Like most arranged marriages, the blessed union between Donald Trump and the GOP turned stormy even before Ms. Daniels arrived on the scene. The bride and groom were barely acquainted, had little in common and truth be told, didn’t much care for each other. The engagement period featured fights, insults, accusations of infidelity and salacious hand measuring. Outside of that — a match made in heaven.
So it seems a bit disingenuous that the GOP claims to be shocked, shocked to find itself in a world of hurt a year after stumbling down the aisle with their fair-haired groom. Even clashing couples are compelled to abide by that whole “for better or worse” proposition. And lately, the emphasis has been on the latter.
The upside included the honeymoon of controlling the House, Senate and Oval Office for the first time since George W. had to ask Dick Cheney for a hall pass to use the West Wing lavatory. But that blissful period had a shorter life than the Harvey Weinstein Defense Fund Kickstarter campaign.
The downside was being unmasked as the race baiting, xenophobic, misogynistic hypocritical party of the rich they’ve spent decades trying to disguise. Our current president didn’t ruin the Republican Party, he lifted the rock they were hiding under. The evangelical community even gave him a mulligan for a porn star payoff. #MeToo.
And neither do any of the maids of honor or groomsmen seem happy with the in-law situation. Everybody is supposed to be nice to them, but nobody can figure out what Jared and Ivanka do, except loot the gift table and make withering suggestions on which of their new colleagues need eyebrow sculpting. Many suspect their sole function is emotional support. They’re the White House therapy dogs.
A few who stood proudly next to Donnie John at the altar in November of 2016 are suffering from a tertiary case of bridal remorse. They regret climbing into bed with a notorious serial abuser, especially considering their entire pre-nuptial agreement consists of Mike Pence.
But most supporters are making such incredible ethical contortions they’ve probably sparked interest from recruiters at Cirque de Soleil. These tortured explanations run the gamut from claiming that Obama was worse to the charge that Hillary would have been worser.
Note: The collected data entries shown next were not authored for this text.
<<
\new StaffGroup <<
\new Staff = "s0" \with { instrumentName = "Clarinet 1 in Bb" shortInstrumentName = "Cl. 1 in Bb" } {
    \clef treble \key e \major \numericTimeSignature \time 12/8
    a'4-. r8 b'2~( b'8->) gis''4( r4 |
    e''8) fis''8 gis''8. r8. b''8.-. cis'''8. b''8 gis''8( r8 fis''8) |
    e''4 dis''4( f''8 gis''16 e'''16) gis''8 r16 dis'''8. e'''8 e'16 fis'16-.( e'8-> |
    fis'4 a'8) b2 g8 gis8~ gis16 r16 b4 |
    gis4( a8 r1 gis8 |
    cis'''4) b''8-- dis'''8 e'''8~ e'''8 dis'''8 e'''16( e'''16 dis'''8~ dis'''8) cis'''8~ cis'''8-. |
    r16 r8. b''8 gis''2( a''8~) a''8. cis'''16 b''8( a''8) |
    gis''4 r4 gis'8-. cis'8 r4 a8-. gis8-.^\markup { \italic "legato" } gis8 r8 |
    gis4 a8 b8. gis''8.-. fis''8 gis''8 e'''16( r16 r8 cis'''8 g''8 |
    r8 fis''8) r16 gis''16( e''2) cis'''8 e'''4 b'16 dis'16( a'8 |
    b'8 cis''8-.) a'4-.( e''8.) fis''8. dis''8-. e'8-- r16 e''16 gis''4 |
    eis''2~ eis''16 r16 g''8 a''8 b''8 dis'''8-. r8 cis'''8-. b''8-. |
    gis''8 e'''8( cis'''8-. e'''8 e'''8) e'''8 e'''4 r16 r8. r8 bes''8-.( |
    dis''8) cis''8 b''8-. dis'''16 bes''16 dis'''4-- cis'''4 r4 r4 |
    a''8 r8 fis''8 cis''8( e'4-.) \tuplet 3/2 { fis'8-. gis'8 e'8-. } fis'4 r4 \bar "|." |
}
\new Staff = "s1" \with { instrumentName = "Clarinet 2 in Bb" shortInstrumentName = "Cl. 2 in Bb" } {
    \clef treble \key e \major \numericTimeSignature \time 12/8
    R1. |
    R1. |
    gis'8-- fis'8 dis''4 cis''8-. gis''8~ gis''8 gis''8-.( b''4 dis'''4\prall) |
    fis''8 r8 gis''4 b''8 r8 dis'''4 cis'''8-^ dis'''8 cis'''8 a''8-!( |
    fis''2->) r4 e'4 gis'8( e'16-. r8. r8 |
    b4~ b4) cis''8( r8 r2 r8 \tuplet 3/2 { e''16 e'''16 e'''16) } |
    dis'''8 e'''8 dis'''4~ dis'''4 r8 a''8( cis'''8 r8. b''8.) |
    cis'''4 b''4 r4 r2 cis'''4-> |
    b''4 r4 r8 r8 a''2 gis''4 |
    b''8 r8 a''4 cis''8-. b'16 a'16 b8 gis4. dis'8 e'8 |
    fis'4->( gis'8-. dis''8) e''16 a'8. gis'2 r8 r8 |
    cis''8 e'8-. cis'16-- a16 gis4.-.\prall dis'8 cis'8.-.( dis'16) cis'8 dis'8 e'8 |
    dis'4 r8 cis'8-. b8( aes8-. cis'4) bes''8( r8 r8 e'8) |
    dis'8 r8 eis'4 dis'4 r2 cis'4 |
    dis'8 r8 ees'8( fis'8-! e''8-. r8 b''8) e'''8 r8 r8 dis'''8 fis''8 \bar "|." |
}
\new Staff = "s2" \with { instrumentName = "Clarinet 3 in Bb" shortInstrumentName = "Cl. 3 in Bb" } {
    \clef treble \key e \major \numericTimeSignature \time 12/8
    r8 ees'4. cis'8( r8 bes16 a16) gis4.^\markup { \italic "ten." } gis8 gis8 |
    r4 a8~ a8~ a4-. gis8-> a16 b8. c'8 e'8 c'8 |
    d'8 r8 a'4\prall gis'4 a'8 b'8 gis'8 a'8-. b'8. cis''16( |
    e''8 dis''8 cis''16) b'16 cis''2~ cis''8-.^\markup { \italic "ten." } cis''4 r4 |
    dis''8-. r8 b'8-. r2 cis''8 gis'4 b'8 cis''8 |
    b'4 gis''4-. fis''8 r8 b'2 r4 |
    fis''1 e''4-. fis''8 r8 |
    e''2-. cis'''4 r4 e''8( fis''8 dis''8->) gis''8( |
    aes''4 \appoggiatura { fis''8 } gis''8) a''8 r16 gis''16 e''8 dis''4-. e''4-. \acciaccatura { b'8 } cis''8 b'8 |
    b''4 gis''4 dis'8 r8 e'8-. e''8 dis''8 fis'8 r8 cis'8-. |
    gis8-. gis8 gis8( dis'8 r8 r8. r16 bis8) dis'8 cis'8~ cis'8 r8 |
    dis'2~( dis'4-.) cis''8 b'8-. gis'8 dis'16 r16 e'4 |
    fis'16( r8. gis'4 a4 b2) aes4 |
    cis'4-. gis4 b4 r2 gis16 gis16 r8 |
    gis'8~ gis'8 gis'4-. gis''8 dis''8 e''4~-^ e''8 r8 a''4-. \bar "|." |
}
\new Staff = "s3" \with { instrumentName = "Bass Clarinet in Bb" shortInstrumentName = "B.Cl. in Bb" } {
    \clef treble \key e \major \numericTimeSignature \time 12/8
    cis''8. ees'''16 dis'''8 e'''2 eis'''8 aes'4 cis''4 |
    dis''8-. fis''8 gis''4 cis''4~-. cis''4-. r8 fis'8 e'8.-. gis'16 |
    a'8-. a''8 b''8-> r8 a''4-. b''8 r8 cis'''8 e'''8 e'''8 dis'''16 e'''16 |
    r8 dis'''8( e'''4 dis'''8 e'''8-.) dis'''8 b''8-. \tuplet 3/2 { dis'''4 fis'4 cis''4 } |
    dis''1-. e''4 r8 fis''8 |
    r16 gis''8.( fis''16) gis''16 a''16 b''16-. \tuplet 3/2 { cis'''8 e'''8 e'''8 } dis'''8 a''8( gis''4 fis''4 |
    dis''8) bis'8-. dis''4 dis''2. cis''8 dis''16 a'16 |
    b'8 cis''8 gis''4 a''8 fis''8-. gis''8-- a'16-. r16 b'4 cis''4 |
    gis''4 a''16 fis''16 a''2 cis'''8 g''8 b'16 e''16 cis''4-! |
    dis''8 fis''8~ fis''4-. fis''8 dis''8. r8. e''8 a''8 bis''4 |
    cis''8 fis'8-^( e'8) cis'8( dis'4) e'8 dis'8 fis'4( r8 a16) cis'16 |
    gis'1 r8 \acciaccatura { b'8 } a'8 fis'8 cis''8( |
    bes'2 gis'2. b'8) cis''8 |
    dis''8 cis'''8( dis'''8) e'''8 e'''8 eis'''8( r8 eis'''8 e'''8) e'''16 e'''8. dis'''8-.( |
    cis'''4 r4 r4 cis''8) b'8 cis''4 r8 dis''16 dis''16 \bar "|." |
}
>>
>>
There’s little talk of annulment; they go out of their way to excuse his unacceptable behavior and blatant ineptitude. They know how vindictive he is and shudder at the kind of alimony required to shut him up. Also, there will not be joint custody of his base.
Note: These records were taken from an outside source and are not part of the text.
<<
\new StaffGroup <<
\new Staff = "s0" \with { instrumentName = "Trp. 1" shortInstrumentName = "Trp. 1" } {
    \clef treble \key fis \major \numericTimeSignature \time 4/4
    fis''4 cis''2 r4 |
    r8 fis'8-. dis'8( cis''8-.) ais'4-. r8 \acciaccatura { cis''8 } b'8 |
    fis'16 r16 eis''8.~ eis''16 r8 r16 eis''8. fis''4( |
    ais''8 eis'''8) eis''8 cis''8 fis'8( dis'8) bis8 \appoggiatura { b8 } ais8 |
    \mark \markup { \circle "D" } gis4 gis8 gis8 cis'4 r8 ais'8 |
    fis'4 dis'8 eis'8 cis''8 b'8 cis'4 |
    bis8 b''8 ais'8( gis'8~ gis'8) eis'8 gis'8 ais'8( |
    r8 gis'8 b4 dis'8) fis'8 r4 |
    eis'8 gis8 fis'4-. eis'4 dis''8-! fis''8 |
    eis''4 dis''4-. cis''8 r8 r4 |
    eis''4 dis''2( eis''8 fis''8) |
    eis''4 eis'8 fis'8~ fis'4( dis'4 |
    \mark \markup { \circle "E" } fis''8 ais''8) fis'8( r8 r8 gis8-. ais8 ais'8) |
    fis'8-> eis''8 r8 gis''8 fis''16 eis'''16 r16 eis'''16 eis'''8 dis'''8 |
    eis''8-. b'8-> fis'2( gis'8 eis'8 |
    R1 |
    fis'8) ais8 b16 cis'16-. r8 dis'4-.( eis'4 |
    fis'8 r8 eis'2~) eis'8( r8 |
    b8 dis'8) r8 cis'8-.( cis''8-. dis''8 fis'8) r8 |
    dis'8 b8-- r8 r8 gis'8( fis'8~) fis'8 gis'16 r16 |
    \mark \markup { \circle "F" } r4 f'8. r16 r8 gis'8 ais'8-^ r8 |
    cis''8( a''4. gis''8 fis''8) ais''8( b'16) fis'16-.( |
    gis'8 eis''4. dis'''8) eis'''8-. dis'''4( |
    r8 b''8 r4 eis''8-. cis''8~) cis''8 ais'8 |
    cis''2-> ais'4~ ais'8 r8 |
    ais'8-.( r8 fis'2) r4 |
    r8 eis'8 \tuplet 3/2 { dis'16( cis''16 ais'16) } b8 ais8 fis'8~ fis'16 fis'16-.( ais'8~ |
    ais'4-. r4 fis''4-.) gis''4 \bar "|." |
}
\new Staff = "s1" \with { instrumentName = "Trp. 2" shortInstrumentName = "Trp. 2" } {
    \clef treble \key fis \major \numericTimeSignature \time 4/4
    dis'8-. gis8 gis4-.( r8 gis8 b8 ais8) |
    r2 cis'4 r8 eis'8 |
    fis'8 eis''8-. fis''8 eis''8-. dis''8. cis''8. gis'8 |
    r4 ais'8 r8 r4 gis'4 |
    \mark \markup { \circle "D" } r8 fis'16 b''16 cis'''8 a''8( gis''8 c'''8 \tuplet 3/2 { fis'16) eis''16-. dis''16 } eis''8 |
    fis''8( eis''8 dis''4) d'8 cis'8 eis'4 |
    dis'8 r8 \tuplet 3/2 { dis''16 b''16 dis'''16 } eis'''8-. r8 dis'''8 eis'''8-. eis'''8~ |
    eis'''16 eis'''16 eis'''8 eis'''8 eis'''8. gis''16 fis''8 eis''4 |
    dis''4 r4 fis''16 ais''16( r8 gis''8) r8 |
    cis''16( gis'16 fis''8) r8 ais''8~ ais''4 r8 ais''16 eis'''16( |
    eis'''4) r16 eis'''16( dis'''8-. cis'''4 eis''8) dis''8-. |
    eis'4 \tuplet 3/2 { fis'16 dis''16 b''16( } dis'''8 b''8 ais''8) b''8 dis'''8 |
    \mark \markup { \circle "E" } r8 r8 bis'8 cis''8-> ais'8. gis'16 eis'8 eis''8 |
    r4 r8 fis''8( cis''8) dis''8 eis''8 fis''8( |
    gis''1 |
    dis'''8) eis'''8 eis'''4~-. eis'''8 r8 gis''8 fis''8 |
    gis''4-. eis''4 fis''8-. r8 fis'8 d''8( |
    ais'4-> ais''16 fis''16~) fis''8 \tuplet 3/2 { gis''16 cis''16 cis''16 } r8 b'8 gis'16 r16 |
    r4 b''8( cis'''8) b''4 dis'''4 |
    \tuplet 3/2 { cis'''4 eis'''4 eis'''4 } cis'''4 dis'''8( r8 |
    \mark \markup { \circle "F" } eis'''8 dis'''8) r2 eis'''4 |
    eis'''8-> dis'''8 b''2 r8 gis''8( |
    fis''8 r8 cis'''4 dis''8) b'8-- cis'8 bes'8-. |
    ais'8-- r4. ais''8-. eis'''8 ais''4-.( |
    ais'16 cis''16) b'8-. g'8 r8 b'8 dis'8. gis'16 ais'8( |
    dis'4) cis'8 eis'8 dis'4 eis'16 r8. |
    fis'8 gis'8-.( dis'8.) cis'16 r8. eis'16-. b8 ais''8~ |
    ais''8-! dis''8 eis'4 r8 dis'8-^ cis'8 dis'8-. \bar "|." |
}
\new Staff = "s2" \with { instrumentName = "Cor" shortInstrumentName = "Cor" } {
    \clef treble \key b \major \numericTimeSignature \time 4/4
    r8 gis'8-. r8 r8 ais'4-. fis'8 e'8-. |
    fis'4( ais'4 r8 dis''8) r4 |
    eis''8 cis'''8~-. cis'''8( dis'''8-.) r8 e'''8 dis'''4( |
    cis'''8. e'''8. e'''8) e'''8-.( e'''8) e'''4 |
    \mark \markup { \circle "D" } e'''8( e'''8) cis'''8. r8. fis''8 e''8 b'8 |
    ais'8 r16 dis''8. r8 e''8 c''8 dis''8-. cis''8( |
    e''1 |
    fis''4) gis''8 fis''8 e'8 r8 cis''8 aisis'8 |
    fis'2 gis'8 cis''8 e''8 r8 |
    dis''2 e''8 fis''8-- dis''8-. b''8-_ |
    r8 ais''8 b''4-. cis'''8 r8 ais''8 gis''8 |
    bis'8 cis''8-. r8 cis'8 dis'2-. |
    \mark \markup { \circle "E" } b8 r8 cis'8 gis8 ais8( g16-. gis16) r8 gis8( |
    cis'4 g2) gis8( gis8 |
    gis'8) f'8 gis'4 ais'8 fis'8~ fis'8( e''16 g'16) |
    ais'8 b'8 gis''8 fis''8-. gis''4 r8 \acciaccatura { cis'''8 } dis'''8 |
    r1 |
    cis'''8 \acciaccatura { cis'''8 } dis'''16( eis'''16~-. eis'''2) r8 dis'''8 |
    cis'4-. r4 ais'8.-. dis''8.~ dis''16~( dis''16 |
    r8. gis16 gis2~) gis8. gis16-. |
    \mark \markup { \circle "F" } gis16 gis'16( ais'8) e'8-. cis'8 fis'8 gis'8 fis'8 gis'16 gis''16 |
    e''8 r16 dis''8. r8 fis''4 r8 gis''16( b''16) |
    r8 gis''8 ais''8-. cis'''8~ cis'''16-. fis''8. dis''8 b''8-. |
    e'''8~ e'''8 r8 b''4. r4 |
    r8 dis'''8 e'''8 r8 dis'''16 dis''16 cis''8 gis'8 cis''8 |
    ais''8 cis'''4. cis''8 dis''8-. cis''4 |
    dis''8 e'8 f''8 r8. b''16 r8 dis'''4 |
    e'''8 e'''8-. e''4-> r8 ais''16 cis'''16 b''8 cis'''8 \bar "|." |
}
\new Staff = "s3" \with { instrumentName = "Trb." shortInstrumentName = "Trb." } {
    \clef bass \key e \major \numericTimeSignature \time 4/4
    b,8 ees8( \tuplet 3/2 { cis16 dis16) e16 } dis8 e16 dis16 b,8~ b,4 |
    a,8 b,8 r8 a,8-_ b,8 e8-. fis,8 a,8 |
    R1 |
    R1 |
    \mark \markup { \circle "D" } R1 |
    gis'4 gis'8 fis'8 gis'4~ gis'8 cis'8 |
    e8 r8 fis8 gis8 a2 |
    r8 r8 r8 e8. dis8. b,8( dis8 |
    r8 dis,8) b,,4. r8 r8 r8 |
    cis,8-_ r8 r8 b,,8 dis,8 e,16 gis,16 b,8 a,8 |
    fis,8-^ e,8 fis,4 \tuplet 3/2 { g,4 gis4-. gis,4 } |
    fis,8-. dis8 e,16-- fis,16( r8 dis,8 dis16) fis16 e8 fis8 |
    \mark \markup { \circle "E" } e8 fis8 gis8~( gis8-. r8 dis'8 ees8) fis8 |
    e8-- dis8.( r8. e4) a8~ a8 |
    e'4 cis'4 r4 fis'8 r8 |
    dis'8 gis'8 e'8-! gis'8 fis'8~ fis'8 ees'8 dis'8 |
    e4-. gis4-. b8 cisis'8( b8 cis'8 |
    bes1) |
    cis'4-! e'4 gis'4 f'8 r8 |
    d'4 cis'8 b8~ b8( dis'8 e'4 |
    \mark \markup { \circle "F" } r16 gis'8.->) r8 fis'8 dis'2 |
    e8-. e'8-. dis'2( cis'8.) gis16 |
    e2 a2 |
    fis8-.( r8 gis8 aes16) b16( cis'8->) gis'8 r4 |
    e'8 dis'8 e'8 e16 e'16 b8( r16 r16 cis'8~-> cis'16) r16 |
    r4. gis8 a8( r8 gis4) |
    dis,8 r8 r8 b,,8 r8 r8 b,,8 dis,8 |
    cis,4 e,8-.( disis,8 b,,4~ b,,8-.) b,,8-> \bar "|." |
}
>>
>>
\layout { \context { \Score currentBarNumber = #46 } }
The list of rationalizations are as recognizable to the staffs of battered women shelters as skunk scat is to urban gardeners. “He’s new at this.” “But he loves me.” “He didn’t say that and even if he did, he didn’t mean it.” “You can’t judge him by his hair.” “That’s just Donald being Donald.” “Doesn’t sweat much for a fat guy.”
Problem is, the midterm elections are looming eight short months away, and the entire wedding party has to weigh whether to trot out rehearsal dinner photos to demonstrate fealty in the tradition of “love, honor and obey,” or risk a primary opponent from the right with a malicious hankering to introduce them to that whole “til death do us part” part.